--- Records for this task Enclosed Below ---
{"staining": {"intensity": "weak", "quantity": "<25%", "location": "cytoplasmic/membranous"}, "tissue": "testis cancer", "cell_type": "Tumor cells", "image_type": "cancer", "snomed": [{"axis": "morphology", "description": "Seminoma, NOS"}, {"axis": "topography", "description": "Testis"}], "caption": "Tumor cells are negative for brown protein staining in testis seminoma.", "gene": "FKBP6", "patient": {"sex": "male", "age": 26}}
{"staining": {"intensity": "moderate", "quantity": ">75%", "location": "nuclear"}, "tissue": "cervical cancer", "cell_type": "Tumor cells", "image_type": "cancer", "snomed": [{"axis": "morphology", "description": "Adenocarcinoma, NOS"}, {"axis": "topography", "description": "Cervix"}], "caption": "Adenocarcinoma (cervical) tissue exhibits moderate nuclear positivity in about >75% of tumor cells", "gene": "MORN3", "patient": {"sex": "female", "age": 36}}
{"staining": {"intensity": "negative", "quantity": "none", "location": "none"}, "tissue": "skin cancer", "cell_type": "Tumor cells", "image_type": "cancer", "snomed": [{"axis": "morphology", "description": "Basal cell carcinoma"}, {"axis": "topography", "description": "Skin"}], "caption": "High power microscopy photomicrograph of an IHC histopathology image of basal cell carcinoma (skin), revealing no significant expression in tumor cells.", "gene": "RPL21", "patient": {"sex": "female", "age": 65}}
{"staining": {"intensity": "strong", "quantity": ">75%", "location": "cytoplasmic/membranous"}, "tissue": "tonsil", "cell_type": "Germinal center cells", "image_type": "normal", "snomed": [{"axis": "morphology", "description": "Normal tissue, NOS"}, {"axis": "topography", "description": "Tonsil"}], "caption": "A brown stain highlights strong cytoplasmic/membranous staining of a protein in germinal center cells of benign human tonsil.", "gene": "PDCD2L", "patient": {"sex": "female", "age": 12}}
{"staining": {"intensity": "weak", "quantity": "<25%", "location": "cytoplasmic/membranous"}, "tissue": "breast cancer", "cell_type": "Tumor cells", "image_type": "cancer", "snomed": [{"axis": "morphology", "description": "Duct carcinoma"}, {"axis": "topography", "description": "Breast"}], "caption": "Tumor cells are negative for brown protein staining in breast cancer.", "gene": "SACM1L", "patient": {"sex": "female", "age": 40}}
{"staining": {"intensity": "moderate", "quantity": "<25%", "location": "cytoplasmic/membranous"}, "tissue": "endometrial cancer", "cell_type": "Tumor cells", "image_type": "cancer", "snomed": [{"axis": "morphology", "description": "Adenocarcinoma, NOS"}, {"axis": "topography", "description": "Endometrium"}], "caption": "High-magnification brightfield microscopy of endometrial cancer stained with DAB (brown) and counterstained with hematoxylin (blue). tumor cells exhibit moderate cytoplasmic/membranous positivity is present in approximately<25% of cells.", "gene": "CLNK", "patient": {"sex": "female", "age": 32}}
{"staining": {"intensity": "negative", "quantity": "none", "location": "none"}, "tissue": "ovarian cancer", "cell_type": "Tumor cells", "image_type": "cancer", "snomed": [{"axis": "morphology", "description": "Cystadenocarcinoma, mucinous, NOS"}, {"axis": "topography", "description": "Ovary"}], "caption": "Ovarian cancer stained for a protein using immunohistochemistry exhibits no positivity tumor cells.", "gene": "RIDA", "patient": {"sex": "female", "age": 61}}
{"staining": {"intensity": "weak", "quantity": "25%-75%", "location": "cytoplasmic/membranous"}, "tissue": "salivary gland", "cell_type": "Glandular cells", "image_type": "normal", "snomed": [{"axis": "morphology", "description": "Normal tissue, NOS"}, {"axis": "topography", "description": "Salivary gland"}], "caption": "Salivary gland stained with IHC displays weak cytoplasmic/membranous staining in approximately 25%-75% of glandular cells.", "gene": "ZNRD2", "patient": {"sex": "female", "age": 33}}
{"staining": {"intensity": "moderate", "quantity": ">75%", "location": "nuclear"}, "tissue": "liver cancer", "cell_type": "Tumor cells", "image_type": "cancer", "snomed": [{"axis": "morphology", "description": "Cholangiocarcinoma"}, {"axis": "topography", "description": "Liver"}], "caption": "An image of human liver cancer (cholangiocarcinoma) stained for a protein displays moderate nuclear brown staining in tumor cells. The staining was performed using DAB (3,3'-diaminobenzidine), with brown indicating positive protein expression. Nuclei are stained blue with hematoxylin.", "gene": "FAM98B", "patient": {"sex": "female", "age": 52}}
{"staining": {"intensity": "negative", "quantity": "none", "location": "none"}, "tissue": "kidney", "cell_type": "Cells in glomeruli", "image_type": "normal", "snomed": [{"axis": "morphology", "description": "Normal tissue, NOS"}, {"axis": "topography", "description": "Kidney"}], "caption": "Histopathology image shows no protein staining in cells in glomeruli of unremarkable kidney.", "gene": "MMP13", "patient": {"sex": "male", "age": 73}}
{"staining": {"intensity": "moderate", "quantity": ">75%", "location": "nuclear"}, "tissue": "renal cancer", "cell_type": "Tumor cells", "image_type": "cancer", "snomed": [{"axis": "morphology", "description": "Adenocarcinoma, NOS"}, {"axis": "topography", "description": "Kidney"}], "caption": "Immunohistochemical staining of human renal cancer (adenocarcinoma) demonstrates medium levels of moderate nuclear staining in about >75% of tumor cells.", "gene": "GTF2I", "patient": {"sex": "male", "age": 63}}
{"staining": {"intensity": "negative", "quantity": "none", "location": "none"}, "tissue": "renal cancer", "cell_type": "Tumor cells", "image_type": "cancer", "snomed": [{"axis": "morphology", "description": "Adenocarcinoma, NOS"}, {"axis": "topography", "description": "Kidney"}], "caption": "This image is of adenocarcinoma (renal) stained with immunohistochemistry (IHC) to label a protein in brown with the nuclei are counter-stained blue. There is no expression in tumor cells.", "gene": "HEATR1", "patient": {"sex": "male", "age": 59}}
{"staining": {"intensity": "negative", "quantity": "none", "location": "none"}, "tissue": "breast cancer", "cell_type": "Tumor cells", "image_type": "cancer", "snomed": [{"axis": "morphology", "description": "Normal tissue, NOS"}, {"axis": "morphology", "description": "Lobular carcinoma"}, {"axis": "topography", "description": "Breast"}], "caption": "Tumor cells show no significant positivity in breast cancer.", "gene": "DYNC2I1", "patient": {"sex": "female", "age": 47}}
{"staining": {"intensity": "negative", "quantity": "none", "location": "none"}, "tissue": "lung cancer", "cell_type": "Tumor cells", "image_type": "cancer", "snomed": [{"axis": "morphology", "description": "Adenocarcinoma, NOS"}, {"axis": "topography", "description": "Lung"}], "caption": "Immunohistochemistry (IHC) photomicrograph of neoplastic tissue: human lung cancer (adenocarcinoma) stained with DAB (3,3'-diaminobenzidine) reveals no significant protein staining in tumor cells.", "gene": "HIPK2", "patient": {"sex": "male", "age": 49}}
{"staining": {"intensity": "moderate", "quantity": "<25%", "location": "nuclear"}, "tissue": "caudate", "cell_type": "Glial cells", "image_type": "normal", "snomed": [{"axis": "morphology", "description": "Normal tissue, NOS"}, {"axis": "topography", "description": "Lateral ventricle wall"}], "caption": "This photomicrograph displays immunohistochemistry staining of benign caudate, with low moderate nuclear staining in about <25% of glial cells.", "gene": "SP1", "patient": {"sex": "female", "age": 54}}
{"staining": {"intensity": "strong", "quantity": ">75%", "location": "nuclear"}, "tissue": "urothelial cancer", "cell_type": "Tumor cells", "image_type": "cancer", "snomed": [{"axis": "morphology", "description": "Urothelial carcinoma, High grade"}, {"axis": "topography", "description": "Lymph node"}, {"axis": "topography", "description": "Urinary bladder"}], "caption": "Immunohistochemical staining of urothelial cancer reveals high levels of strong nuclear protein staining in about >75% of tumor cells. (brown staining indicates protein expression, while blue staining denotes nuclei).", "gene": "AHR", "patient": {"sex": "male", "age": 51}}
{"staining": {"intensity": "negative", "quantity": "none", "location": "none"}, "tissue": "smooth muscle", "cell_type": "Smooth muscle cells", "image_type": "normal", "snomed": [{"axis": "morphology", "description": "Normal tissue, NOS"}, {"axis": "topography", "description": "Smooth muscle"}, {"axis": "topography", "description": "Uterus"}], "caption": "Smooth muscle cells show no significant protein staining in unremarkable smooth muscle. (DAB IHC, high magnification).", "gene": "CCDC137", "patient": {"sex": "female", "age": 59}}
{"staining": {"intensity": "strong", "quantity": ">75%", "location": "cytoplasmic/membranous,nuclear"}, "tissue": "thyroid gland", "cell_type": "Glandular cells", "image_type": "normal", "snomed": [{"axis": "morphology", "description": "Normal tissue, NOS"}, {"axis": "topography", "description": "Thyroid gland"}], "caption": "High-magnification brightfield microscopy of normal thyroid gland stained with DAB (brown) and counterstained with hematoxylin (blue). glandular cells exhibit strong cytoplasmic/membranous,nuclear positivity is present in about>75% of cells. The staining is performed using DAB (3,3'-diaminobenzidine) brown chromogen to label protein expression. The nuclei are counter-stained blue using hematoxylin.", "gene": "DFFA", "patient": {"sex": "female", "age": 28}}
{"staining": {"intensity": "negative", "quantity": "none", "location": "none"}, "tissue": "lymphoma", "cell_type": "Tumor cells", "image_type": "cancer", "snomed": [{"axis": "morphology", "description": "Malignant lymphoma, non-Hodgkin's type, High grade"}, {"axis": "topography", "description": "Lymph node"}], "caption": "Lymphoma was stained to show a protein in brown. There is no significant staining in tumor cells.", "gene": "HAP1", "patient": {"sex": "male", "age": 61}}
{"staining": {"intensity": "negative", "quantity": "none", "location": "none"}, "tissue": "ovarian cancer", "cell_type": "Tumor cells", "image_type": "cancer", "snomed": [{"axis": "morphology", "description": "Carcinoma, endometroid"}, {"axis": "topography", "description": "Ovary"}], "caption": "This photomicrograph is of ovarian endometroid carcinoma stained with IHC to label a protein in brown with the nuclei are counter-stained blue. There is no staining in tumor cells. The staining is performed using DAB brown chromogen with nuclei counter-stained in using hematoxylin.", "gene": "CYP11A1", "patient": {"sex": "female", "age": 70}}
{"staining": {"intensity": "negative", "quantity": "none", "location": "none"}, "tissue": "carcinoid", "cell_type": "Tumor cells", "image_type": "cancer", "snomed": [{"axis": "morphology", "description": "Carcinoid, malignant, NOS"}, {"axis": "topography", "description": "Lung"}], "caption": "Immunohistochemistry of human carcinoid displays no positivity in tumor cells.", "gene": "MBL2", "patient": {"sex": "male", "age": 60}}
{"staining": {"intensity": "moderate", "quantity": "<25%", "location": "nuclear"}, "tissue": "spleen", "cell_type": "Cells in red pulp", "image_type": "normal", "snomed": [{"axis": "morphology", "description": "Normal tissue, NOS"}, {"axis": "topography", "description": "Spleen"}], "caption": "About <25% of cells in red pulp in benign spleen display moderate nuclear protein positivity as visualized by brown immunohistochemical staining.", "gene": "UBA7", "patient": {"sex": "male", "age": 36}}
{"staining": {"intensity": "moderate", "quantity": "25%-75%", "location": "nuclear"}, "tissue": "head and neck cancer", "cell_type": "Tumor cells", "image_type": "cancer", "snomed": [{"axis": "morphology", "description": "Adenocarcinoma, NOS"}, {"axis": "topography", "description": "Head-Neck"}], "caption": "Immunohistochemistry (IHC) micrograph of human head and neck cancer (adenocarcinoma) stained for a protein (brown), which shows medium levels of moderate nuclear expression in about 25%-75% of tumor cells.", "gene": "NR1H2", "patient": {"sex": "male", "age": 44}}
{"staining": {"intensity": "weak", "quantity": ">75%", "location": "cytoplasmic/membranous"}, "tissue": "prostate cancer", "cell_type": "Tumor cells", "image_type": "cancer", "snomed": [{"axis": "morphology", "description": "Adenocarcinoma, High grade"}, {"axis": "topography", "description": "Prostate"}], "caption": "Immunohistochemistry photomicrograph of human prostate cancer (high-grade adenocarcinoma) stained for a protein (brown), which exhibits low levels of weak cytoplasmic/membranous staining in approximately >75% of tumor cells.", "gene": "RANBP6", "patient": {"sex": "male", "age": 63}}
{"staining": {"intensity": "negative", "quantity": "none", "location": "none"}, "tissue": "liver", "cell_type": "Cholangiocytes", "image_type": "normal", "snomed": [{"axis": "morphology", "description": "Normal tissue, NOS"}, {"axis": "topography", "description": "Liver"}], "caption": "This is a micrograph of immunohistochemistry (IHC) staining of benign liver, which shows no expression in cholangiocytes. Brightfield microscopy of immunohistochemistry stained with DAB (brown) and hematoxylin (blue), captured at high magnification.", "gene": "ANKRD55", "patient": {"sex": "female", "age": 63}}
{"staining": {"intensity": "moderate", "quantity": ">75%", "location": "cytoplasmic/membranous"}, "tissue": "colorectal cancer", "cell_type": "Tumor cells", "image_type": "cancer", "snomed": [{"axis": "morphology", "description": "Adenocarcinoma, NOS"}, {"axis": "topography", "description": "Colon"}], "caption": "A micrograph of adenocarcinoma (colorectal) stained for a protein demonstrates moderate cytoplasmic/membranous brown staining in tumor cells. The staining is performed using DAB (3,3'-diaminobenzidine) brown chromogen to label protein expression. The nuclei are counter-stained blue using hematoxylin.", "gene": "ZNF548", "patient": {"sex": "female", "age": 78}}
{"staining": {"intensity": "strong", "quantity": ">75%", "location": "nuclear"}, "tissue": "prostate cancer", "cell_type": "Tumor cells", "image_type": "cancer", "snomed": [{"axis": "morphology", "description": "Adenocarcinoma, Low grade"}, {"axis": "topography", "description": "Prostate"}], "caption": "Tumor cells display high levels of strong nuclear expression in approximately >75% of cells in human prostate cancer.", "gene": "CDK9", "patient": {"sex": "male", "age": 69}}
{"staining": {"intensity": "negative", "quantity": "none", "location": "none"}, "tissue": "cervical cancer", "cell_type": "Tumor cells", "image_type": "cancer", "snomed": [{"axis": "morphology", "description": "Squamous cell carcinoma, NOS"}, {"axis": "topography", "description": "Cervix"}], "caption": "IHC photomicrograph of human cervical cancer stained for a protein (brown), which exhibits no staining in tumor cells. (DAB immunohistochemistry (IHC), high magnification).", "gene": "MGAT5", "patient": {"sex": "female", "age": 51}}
--- End of Enclosed Records for this task ---
_What is required_. Please transcribe exactly the line containing "cells display high" and every line after it to the end of the data, and no other lines.

_Solved problem_.
{"staining": {"intensity": "strong", "quantity": ">75%", "location": "nuclear"}, "tissue": "prostate cancer", "cell_type": "Tumor cells", "image_type": "cancer", "snomed": [{"axis": "morphology", "description": "Adenocarcinoma, Low grade"}, {"axis": "topography", "description": "Prostate"}], "caption": "Tumor cells display high levels of strong nuclear expression in approximately >75% of cells in human prostate cancer.", "gene": "CDK9", "patient": {"sex": "male", "age": 69}}
{"staining": {"intensity": "negative", "quantity": "none", "location": "none"}, "tissue": "cervical cancer", "cell_type": "Tumor cells", "image_type": "cancer", "snomed": [{"axis": "morphology", "description": "Squamous cell carcinoma, NOS"}, {"axis": "topography", "description": "Cervix"}], "caption": "IHC photomicrograph of human cervical cancer stained for a protein (brown), which exhibits no staining in tumor cells. (DAB immunohistochemistry (IHC), high magnification).", "gene": "MGAT5", "patient": {"sex": "female", "age": 51}}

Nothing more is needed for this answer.